See the article on photonic metasurfaces for more details.
Nonlinear Frequency Conversion
Particularly III–V semiconductors as e.g. gallium arsenide (GaAs) are very suitable for nonlinear frequency conversion, e.g. for optical parametric oscillators and amplifiers operating in the mid-infrared. For example, the d14 coefficient of GaAs is as high as 94 pm/V for frequency doubling at 4.1 μm ; that is about an order of magnitude more than for relatively highly nonlinear dielectric crystals like LiNbO3, and conversion efficiencies scale with the square of that coefficient.
Furthermore, techniques of quasi phase matching (QPM) with periodic microscopic domains in gallium arsenide (→ orientation-patterned semiconductors) have been developed, which allow one to utilize the strong nonlinearity for many nonlinear interactions with basically arbitrary involved wavelengths within the wide transparency region [6, 9].
Applications of frequency conversion with semiconductors are found for example in spectroscopy and in the military domain, e.g. infrared countermeasures.
Semiconductor materials play various central roles in optoelectronics:
- They are used for light sources, mainly in the form of semiconductor lasers of various types, most of which are laser diodes.
- Light amplification is possible with semiconductor optical amplifiers. There are also superluminescent sources based on those.
- For modulating light, e.g. in telecom transmitters, electroabsorption modulators can be used.
- There are photoconductive switches, used e.g. for photoconductive sampling and for the generation and detection of terahertz radiation.
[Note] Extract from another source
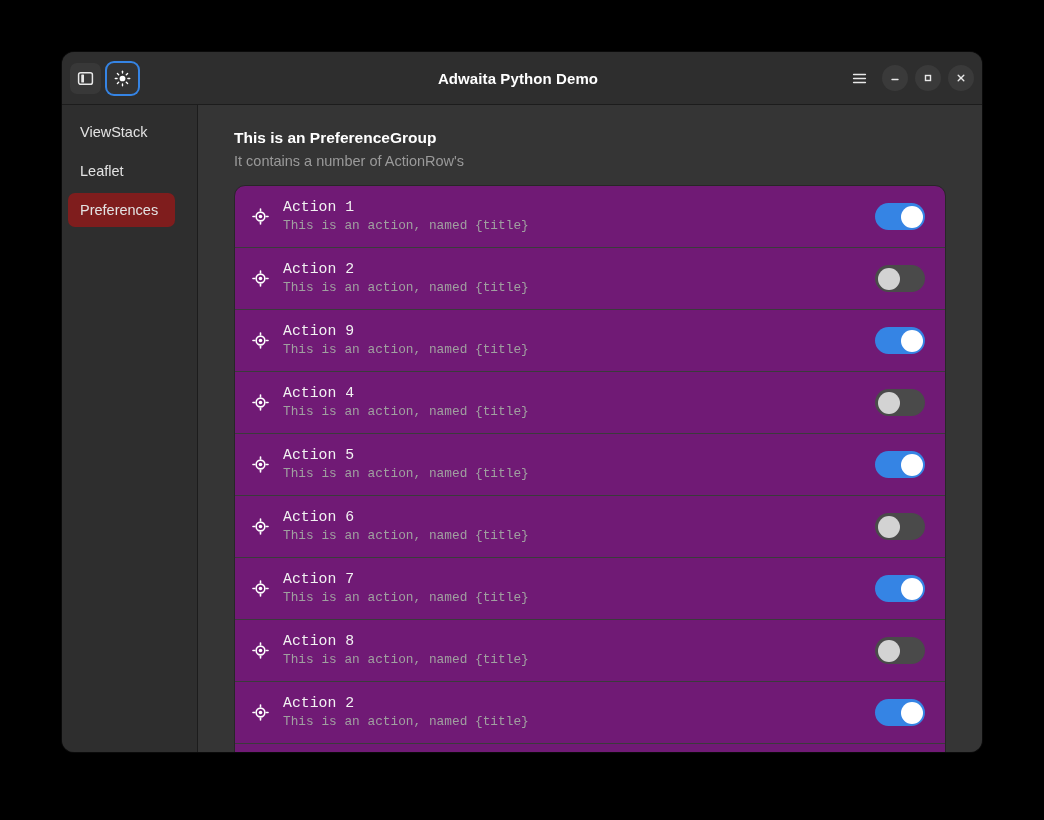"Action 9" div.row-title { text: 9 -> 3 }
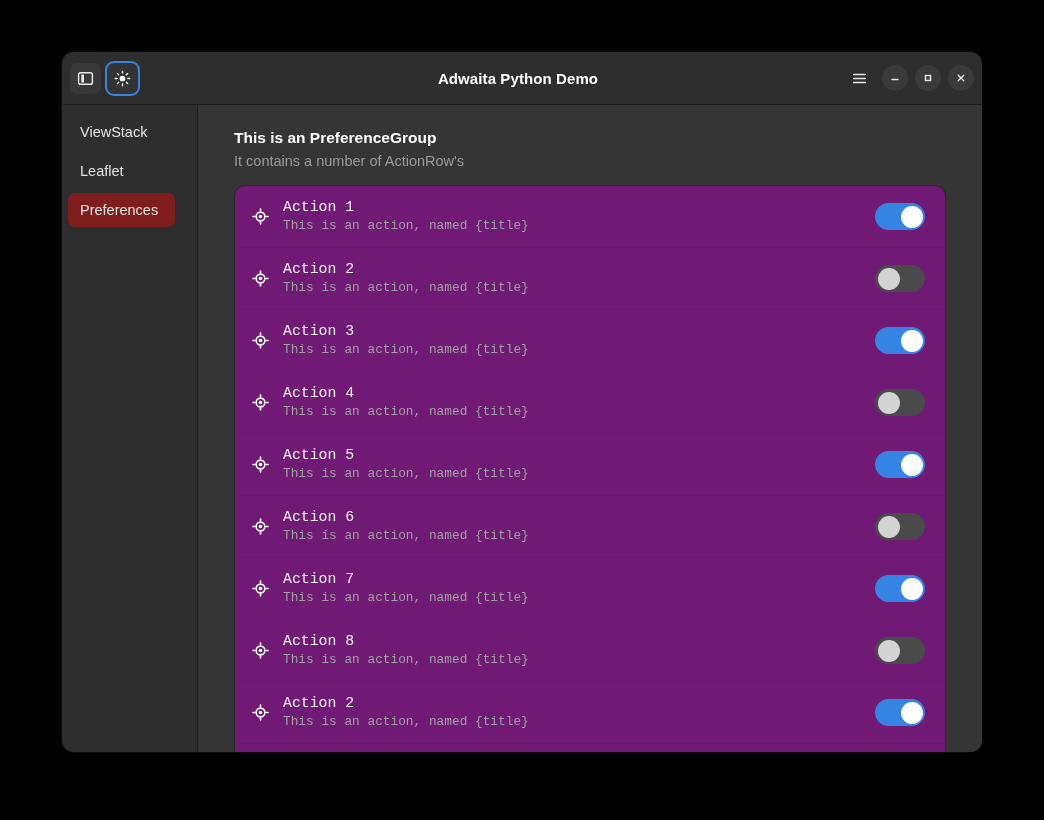"Action 7" div.row-title { text: 7 -> 9 }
- Besides, semiconductors are applied in photodetectors such as photodiodes and phototransistors, metal–semiconductor–metal photodetectors (MSM detectors) and other photoconductive detectors, e.g. based on Hg1−xCdxTe (MCT). Semiconductors are also used for infrared photocathodes and dynodes for photomultipliers.
For photodetectors in the visible and near-infrared, one often uses silicon, which can easily be integrated with electronic components, e.g. based on the standard CMOS platform. That integration is generally more challenging for semiconductor lasers, which largely require III–V semiconductors, while most electronics are based on silicon. There are various technologies addressing that problem, either based on realizing semiconductor light sources with silicon or by combining (e.g. by wafer bonding) a silicon basis with III–V chips for optoelectronic functions. (See also the article on silicon photonics.) Besides, there are also electronics based on III–V materials, for example including very fast transistors.
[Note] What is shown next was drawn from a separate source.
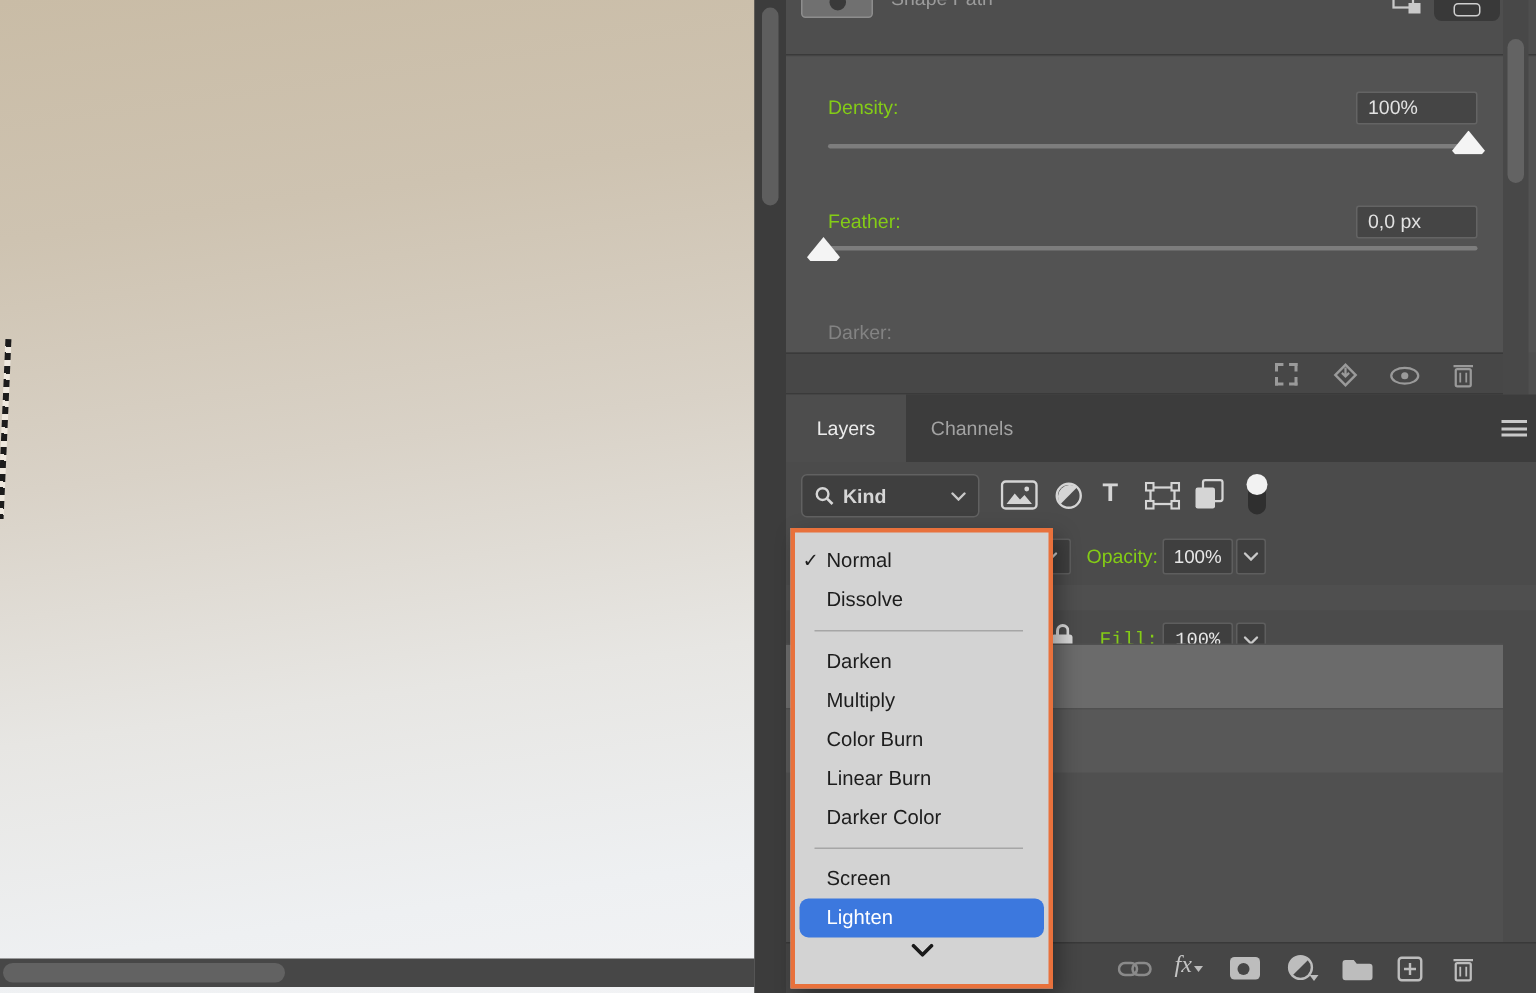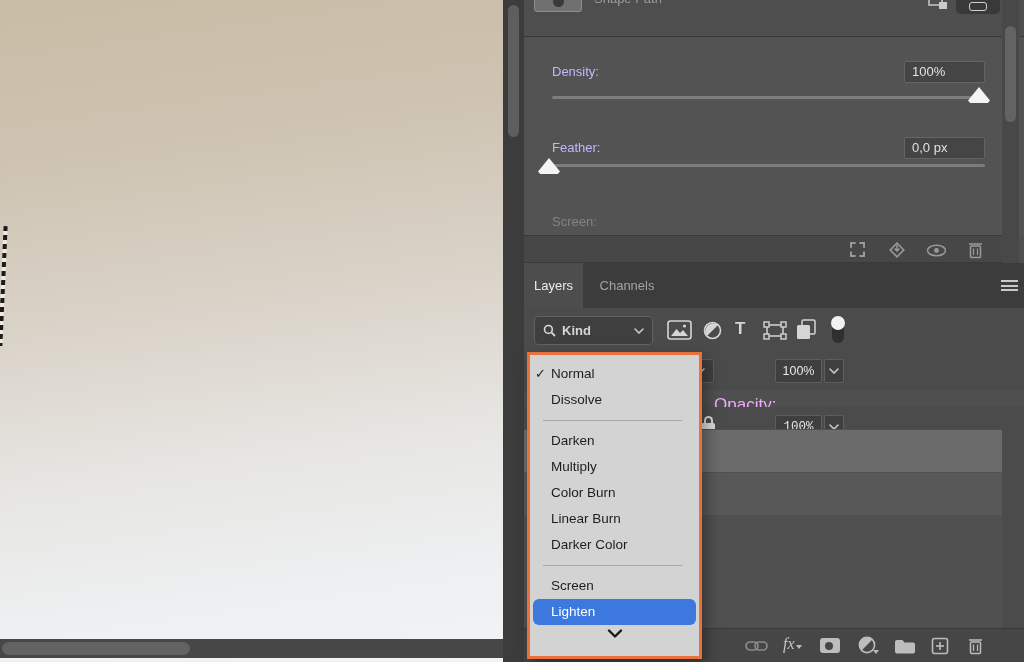"Density:" .panel .row-label { color: #c4b5fd -> #84cc16 }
Photonic integrated circuits are often developed on semiconductor platforms like indium phosphide (InP) or silicon (→ silicon photonics), or on hybrid platforms like silica-on-silicon, where the dielectric material silica is used on the semiconductor silicon. It is possible to realize waveguides for transporting light, typically with relatively large refractive index contrast, which allows for tight bending without excessive bend losses.
Thin semiconductor layers are also needed for improving the electron multiplication factor in microchannel plates.